* PAGE TEXT *
• • • •

VfL Bochum
- Full name: Verein für Leibesübungen Bochum 1848 Fußballgemeinschaft e. V.
- Founded: 1 July 2010; 16 years ago
- Ground: Lohrheidestadion
- Capacity: 16,387
- CEO: Ilja Kaenzig
- Manager: Kyra Malinowski
- League: 2. Frauen-Bundesliga
- 2025–26: 2. Bundesliga, 9th of 14
| Home colours | Away colours | Third colours |

= VfL Bochum (women) =

VfL Bochum is a women's association football club from Bochum, Germany. It is part of the VfL Bochum club.

==History==
VfL Bochum began its cooperation with TuS Harpen on July 1, 2008. TuS Harpen competed in the Regionalliga until its acquisition by VfL Bochum on July 1, 2010. During this period, another Bochum-based club, SG Wattenscheid 09, faced financial difficulties and dissolved, leading all their players to join the newly formed VfL Bochum women's team.

• • • •

* RECORD EXCERPTS *

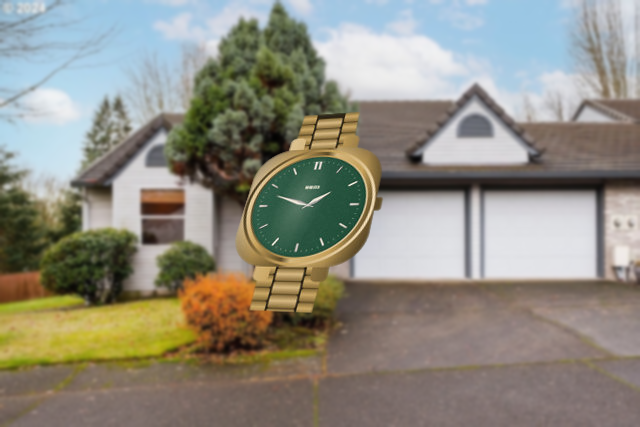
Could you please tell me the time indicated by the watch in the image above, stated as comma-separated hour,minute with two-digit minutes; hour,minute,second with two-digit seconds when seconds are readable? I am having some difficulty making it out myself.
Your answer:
1,48
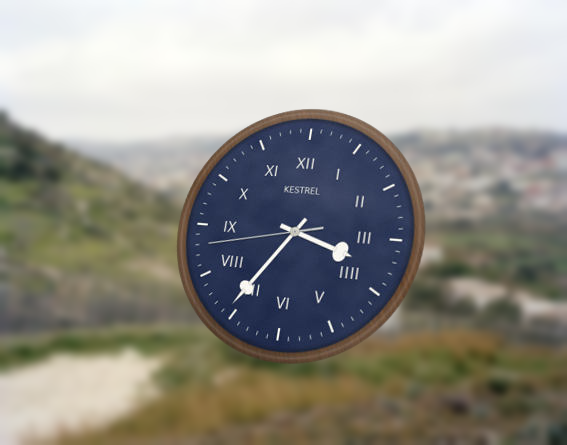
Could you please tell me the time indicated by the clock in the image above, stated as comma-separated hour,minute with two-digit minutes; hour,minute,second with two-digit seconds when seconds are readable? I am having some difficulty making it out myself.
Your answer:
3,35,43
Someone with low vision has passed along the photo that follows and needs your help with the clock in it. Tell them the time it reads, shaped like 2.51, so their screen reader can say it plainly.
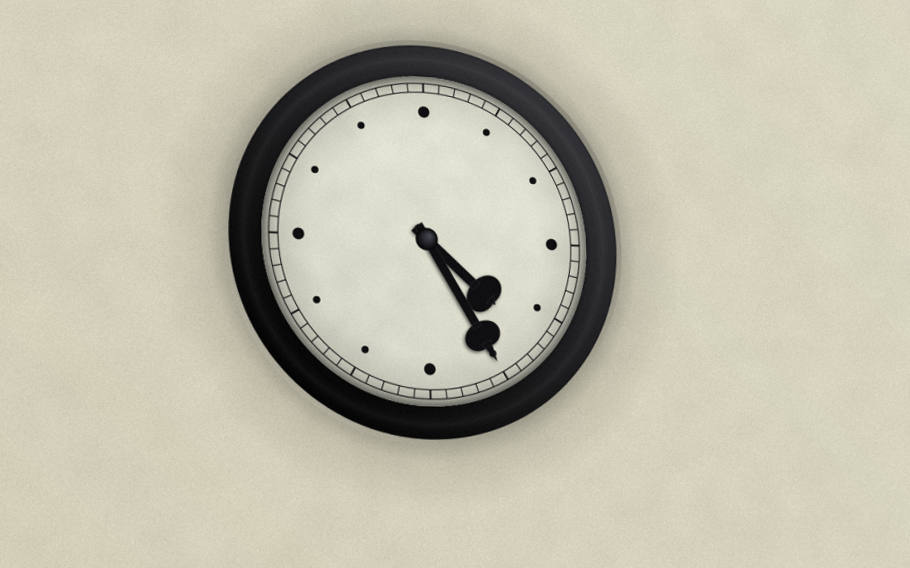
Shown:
4.25
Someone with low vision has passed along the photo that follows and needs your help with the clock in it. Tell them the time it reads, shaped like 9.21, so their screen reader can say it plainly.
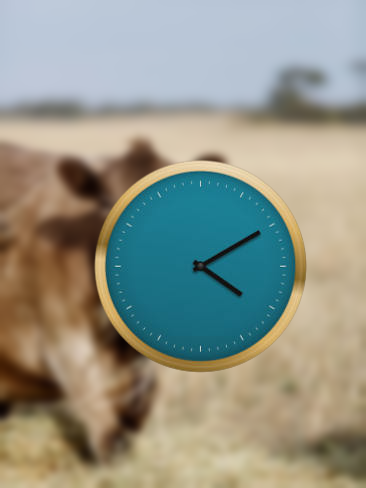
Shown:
4.10
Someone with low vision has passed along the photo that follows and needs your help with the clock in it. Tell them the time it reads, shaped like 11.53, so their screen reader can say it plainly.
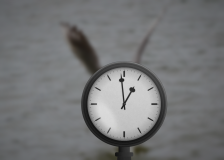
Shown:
12.59
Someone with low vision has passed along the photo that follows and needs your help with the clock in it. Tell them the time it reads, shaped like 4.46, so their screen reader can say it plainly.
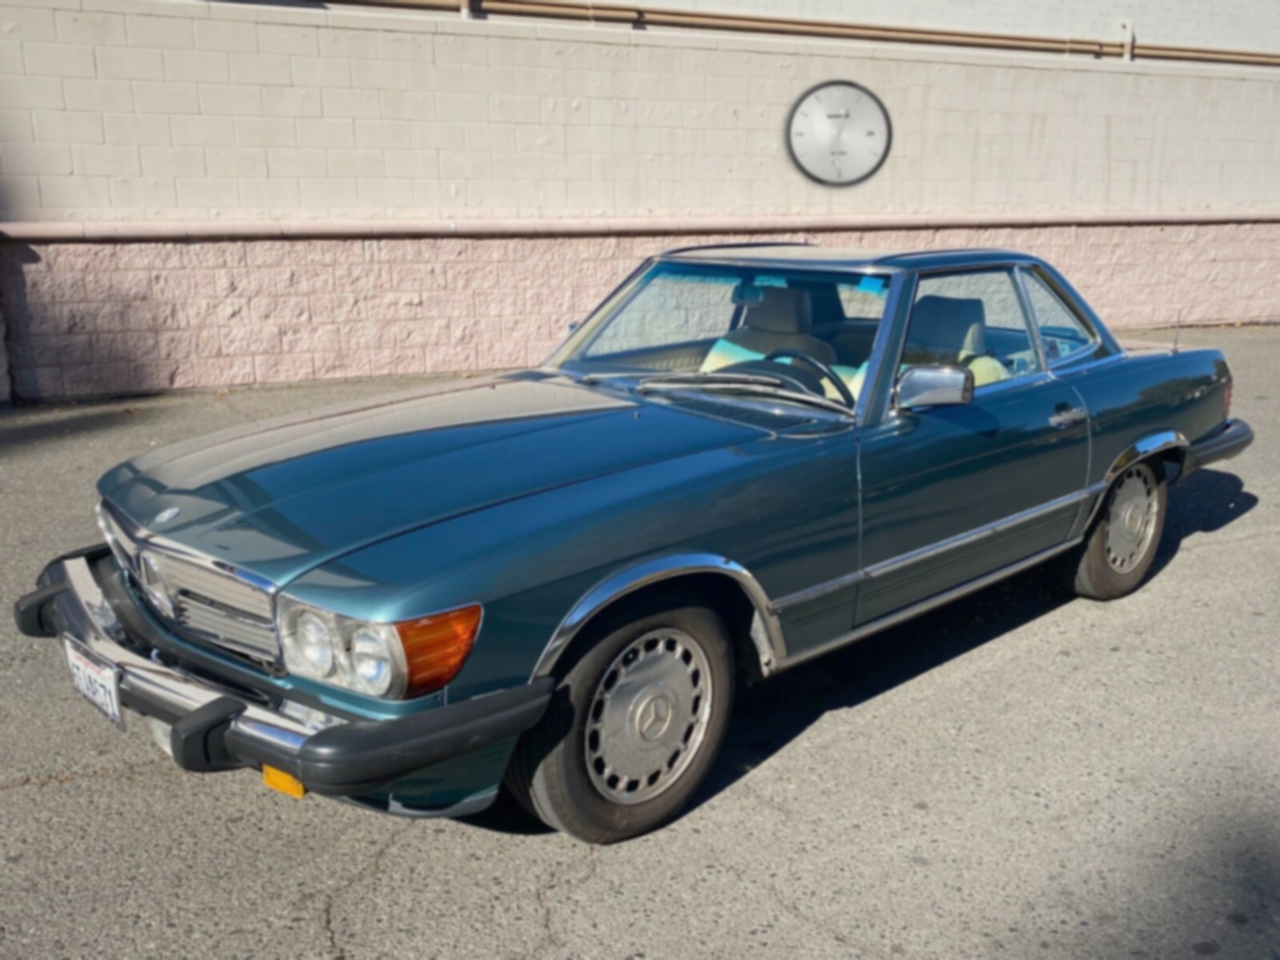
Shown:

• • • •

* CHALLENGES *
**A)** Reproduce word for word the part of the VfL Bochum women's club page starting with "VfL Bochum is" and going on through "Bochum women's team.".
**B)** Take the VfL Bochum women's club article further, picking up right after its last sentence.

* THE RESPONSES *
**A)**
VfL Bochum is a women's association football club from Bochum, Germany. It is part of the VfL Bochum club.

==History==
VfL Bochum began its cooperation with TuS Harpen on July 1, 2008. TuS Harpen competed in the Regionalliga until its acquisition by VfL Bochum on July 1, 2010. During this period, another Bochum-based club, SG Wattenscheid 09, faced financial difficulties and dissolved, leading all their players to join the newly formed VfL Bochum women's team.

**B)**
In their first two seasons in the Regionalliga West, VfL Bochum finished as runners-up. They became champions in their third season, earning promotion to the 2. Bundesliga.

On October 1, 2014, VfL Bochum 1848 announced that it would disband its women's football division at the end of the 2014–15 season to save 120,000 euros annually. This decision was met with sharp criticism from VfL fans. The fan club unserVfL.de stated in an open letter that the board's decision "cannot be reconciled with the values of the club" and accused the board of "trampling on social responsibility." However, on October 20, 2014, an extraordinary general meeting decided to retain the women's football division.

Despite this, the club withdrew the team from the 2014–15 2. Bundesliga, even though they had a mid-table finish. In the Regionalliga West, VfL Bochum finished as runners-up behind Borussia Bocholt in the 2017–18 season. Since June 20, 2018, the department has had a cooperation with the Swiss club FC Oerlikon Polizei Zürich, which includes an exchange of coaches and players.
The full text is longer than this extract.